This article takes you on a journey into the exciting realm of RAG systems. We’ll start by seeing some of the limitations of large language models (LLMs) and see how RAG with LLMs helps in addressing these limitations. We’ll then delve into building our RAG system using LangChain, a user-friendly framework. Then we will go further by constructing Question-and-answer (Q&A) chains within the RAG system, allowing for a more nuanced and interactive dialogue. Finally, we’ll introduce the concept of memory to create more functional chatbots. By the end of this article, you’ll be equipped to build a powerful and dynamic LLM solution that leverages the strengths of both pre-trained models and up-to-date knowledge sources. So, buckle up and get ready to unlock the potential of these intelligent information retrieval systems!
Limitations of Large Language Models
ChatGPT’s or any other publicly available LLM’s reliance on training data can restrict its usefulness in certain business scenarios beyond code generation. The limitation arises from two factors: the training data it relies on and its tendency to fabricate information, also known as hallucination. Imagine you’re a customer service representative, and a client asks about a new policy update implemented in February 2024. Since most LLM training datasets would have been cut off before this date, it wouldn’t have access to this specific information. In this scenario, LLMs might provide an outdated response or, even worse, fabricate details about the new policy, potentially leading to customer confusion and frustration. At the time of writing, if you ask ChatGPT about events that occurred after January 2022, it will probably give a response like this:
Now, this is certainly not helpful. So, what can we do about it?

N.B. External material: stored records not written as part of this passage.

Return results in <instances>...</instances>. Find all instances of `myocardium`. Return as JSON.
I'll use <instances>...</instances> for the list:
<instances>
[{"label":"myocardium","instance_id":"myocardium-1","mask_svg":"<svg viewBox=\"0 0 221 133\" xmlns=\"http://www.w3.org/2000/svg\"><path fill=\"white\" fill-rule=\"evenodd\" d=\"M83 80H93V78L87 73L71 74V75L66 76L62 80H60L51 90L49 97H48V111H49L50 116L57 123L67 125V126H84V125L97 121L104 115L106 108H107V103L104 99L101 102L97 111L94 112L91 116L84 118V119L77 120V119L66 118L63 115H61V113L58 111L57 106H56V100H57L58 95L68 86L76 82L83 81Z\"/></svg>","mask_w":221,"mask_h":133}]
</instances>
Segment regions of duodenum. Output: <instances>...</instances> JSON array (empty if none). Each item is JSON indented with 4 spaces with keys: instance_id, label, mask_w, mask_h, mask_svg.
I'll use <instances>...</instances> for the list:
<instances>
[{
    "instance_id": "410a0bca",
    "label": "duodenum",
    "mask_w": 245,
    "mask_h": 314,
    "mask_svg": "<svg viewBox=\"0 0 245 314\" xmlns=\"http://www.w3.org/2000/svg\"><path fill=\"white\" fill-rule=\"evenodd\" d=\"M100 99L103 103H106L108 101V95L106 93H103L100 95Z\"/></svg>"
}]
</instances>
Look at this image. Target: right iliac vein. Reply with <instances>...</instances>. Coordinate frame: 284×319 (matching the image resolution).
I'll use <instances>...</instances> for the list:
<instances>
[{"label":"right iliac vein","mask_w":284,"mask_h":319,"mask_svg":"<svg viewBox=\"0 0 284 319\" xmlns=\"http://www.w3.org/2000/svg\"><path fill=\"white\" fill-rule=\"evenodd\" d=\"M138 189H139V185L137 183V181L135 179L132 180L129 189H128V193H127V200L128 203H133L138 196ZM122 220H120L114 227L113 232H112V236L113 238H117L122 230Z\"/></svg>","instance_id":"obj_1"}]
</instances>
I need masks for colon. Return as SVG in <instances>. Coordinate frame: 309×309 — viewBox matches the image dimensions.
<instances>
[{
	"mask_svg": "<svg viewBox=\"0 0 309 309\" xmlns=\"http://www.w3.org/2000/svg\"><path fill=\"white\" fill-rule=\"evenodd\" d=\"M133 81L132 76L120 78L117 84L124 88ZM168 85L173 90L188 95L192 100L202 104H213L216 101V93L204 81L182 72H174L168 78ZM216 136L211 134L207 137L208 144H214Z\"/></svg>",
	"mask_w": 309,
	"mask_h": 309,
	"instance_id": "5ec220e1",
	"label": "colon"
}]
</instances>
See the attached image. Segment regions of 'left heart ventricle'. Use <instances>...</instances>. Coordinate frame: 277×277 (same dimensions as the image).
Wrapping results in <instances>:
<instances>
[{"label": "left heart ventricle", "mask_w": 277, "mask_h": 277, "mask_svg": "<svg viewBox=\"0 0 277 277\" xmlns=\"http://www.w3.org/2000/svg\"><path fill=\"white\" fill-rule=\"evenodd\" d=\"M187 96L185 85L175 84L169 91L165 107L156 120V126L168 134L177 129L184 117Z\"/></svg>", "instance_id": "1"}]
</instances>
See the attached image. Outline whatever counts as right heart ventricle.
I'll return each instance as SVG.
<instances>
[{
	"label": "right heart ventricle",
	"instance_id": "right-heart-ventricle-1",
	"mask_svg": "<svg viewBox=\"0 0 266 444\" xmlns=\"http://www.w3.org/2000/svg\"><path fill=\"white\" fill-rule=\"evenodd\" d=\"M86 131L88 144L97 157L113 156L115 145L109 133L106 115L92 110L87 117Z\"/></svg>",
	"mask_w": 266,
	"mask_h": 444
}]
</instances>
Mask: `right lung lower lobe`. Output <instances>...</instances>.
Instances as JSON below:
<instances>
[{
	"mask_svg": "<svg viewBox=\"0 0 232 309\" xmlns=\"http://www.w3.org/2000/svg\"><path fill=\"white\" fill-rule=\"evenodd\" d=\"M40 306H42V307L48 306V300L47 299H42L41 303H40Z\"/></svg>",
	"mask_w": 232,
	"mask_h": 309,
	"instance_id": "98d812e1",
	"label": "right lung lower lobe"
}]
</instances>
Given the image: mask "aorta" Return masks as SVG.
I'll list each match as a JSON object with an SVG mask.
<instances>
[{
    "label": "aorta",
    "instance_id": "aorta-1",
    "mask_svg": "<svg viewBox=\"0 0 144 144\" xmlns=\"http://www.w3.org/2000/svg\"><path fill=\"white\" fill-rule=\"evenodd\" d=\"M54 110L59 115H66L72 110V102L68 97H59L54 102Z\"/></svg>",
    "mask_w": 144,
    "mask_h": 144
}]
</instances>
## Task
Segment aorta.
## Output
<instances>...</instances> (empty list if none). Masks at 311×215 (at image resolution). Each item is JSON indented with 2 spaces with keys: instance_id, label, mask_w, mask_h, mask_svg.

- Train or fine-tune your model: Fine-tuning or training a large language model is a daunting task. Not only are the computational resources expensive but the sheer effort required to curate and prepare the massive datasets needed can also be impractical for many applications. To understand more about fine-tuning, check out our article on Fine-Tuning LLMs.
- Using Retrieval Augmented Generation (RAG): By providing access to an up-to-date knowledge base, RAG makes it significantly cheaper and easier to implement advanced capabilities compared to traditional methods like training from scratch or fine-tuning. In this article, we’ll explore how to leverage RAG with language models on HuggingFace. We will put the model to the test by conducting a short analysis of its ability to answer questions about the recent Academy Awards (2024) using a Wikipedia knowledge base.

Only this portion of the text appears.